Sea-Land's quick moves to acquire a huge new fleet opened the floodgates. During eight short weeks
in the late summer of 1965, no fewer than twenty-six containership ership projects hit the headlines.
Each required $8 to $10 million to convert a ship and another $1-$2 million for chassis and
containers. For an industry notoriously tight with its cash, a total investment of a quarter billion
dollars to enter a trade that might not generate business was almost incomprehensible. Companies that
had watched containerization from a distance for years, curious but noncommittal, now felt that they
had to put up real money or be swept away in the flood. Not all of them were eager. When Sea-Land
threw a party at the Rotterdam Hilton to introduce its service to Dutch shippers at the start of 1966, its
guests booed, and the head of Holland-America Line, itself preparing to carry contain-ers, told a Sea-
Land executive, "You come back with the next ship and take all the containers home."
The established carriers' great fear was that containers would force down freight rates. Four
conferences, one covering traffic each way between North America and northern Europe and the other
two dealing with cargo between North America and the British Isles, set the rates for every
commodity in their trades. They naturally had no provisions for containers.

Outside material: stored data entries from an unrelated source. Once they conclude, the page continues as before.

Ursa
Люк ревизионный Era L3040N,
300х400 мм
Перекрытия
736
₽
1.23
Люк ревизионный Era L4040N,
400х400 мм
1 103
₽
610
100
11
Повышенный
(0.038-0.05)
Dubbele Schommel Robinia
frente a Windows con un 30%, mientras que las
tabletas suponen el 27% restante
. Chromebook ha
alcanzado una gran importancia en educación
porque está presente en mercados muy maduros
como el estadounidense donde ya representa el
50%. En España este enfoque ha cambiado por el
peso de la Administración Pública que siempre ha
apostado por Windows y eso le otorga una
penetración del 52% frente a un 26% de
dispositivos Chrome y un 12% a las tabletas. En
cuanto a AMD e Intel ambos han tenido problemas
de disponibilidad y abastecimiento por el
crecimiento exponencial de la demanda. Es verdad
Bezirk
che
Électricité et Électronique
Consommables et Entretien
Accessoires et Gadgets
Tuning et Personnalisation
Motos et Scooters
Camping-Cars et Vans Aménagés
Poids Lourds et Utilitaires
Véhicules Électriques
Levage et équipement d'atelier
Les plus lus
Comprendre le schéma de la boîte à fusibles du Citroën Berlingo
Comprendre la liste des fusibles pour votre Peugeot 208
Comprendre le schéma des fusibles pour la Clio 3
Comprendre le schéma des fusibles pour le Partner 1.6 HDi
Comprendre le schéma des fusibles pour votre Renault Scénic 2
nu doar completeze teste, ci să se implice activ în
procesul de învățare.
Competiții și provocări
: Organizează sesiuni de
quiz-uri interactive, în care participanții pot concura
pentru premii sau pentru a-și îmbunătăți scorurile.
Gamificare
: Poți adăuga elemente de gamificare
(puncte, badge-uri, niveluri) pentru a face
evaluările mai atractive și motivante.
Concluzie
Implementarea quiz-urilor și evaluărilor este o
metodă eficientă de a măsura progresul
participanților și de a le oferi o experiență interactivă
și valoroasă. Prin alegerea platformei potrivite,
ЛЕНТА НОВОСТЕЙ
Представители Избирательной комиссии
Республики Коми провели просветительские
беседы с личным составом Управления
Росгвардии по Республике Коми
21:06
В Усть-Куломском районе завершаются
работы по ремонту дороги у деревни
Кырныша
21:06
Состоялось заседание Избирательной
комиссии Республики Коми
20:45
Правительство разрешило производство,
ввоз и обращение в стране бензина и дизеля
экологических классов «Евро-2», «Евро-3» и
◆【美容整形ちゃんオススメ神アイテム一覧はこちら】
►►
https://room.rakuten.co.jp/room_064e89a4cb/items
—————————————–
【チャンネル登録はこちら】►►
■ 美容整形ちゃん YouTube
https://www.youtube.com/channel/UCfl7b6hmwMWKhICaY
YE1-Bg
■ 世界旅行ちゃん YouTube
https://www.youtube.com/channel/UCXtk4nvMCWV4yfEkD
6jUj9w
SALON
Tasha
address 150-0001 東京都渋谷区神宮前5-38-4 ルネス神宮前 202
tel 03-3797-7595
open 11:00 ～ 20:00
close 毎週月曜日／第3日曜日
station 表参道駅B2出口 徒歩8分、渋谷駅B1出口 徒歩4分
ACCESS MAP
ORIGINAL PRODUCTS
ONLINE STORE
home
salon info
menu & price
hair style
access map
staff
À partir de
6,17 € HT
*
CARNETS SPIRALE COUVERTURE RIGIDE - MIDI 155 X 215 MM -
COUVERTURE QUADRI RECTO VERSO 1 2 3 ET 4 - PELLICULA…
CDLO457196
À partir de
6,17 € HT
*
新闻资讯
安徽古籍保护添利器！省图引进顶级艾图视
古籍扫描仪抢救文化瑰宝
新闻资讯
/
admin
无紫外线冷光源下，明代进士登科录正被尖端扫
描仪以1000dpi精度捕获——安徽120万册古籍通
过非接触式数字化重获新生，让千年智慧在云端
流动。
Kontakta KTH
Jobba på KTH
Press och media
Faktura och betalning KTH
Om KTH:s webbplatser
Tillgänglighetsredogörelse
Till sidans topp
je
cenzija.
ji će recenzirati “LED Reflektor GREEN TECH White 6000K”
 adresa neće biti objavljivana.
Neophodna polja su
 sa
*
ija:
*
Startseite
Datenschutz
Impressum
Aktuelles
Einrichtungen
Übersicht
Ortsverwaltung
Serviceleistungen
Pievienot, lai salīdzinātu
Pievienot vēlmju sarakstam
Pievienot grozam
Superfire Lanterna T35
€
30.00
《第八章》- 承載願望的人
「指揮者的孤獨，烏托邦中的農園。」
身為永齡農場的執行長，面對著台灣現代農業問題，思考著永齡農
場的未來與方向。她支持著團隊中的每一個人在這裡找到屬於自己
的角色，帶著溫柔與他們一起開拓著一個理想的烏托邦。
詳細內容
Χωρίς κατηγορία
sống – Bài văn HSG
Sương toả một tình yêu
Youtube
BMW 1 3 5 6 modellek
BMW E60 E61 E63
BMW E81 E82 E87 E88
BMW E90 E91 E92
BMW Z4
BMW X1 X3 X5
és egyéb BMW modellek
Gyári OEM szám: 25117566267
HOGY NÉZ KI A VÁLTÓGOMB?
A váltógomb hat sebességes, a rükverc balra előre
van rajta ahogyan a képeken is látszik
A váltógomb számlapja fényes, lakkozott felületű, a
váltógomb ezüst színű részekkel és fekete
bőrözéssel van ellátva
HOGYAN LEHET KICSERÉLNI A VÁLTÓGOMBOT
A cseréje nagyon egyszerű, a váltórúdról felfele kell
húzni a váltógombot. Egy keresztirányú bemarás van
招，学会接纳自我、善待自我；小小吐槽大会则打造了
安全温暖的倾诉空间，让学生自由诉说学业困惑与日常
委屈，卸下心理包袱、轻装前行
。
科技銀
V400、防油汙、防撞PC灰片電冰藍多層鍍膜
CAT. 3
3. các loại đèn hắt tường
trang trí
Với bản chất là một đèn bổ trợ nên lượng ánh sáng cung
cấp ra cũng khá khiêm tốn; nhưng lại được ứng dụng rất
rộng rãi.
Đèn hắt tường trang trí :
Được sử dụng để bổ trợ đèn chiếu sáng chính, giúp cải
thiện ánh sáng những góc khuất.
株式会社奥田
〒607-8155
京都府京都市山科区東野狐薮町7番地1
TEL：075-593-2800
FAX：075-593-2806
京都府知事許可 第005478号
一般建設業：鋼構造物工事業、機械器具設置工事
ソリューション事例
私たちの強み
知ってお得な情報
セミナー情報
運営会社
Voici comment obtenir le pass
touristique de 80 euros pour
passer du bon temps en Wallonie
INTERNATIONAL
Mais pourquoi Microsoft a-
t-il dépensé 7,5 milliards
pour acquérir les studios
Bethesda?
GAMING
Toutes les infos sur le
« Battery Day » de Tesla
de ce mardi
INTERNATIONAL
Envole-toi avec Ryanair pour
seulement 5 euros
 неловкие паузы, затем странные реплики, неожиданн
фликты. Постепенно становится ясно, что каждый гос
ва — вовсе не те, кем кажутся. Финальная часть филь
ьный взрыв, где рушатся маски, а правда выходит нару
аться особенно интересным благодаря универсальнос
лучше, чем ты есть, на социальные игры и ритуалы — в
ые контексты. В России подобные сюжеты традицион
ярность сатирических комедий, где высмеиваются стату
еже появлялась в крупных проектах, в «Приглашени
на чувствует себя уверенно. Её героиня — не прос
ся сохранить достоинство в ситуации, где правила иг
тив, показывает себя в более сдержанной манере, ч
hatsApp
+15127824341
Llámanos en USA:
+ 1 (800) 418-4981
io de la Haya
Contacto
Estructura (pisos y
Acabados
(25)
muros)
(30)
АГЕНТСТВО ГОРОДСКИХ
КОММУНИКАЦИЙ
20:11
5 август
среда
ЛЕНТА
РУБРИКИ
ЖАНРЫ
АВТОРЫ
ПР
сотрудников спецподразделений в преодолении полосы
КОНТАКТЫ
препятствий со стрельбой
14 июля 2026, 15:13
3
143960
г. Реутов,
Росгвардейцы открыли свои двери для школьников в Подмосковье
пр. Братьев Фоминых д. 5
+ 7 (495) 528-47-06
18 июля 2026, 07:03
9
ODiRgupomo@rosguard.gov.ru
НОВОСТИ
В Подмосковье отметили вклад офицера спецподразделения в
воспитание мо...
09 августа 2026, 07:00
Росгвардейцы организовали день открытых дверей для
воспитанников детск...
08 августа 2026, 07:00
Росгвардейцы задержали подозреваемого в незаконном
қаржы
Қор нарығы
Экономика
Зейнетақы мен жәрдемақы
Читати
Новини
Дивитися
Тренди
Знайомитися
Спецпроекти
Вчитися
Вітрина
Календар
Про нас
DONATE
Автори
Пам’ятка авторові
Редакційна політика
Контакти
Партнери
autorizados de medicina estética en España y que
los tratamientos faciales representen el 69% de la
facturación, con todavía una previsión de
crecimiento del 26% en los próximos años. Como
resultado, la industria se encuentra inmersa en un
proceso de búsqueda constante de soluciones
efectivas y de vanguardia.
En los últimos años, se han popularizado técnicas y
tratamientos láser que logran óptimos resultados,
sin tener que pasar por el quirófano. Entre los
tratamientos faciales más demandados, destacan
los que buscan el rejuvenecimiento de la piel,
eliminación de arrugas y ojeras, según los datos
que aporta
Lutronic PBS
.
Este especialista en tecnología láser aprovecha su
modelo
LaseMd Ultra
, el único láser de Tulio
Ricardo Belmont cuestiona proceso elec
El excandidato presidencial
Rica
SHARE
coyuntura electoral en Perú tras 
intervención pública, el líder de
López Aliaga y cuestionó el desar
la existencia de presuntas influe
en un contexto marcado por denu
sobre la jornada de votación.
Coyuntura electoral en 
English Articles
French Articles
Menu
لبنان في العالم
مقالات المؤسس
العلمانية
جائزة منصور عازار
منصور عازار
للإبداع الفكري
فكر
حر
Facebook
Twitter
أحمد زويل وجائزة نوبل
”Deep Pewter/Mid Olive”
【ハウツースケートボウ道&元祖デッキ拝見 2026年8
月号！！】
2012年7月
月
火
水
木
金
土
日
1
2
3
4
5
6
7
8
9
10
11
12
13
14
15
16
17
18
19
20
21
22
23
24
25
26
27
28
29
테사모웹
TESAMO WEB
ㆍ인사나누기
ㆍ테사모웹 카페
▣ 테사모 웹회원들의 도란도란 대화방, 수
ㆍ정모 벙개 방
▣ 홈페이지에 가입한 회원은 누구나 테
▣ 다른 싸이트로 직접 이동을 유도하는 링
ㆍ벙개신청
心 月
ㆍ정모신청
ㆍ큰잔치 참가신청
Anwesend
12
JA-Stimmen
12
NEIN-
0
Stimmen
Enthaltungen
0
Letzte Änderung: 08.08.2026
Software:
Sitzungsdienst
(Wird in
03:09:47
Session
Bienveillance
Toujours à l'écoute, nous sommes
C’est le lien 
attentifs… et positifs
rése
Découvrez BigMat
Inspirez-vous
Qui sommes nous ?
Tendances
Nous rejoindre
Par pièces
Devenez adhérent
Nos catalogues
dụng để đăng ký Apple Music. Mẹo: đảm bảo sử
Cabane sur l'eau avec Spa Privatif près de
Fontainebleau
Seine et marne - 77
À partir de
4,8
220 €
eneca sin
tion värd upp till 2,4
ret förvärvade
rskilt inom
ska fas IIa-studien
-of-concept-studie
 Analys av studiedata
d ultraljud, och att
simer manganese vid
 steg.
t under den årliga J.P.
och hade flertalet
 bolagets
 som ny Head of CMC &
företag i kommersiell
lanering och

Joining the conferences was not essential for Sea-Land, although belonging would surely smooth its
way in dealings with European governments and ports. For United States Lines, already a conference
member, conference rules on containers were critical. McLean ordered his representatives to seek
admission to the eastbound and westbound North Atlantic Continental Freight Conferences, and to do
so without causing fights. After Sea-Land proclaimed that it had no desire to start a rate war, the doors
were opened. Sea-Land and United States Lines put forth two proposed rules: moving containers
between piers and warehouses should be cheap, and ocean freight rates should include the use of
steamship lines' containers and chassis, so that shippers would not have to pay extra. Their European
competitors, contemplating container services themselves, accepted both requests. "We didn't ask for
any big concessions," a Sea-Land executive recalled. "We just asked them to accommodate the
container. And, you know, I think that was a big mistake they made, but they did." A European
shipping executive remembered things differently: "They're afraid of Sea-Land," he said, "but they
would rather keep an eye on them from the inside than have them on the outside and wonder what
they're doing." Whatever the case, Sea-Land was able to enter the North Atlantic trade not as an
outcast, but as a member of the club.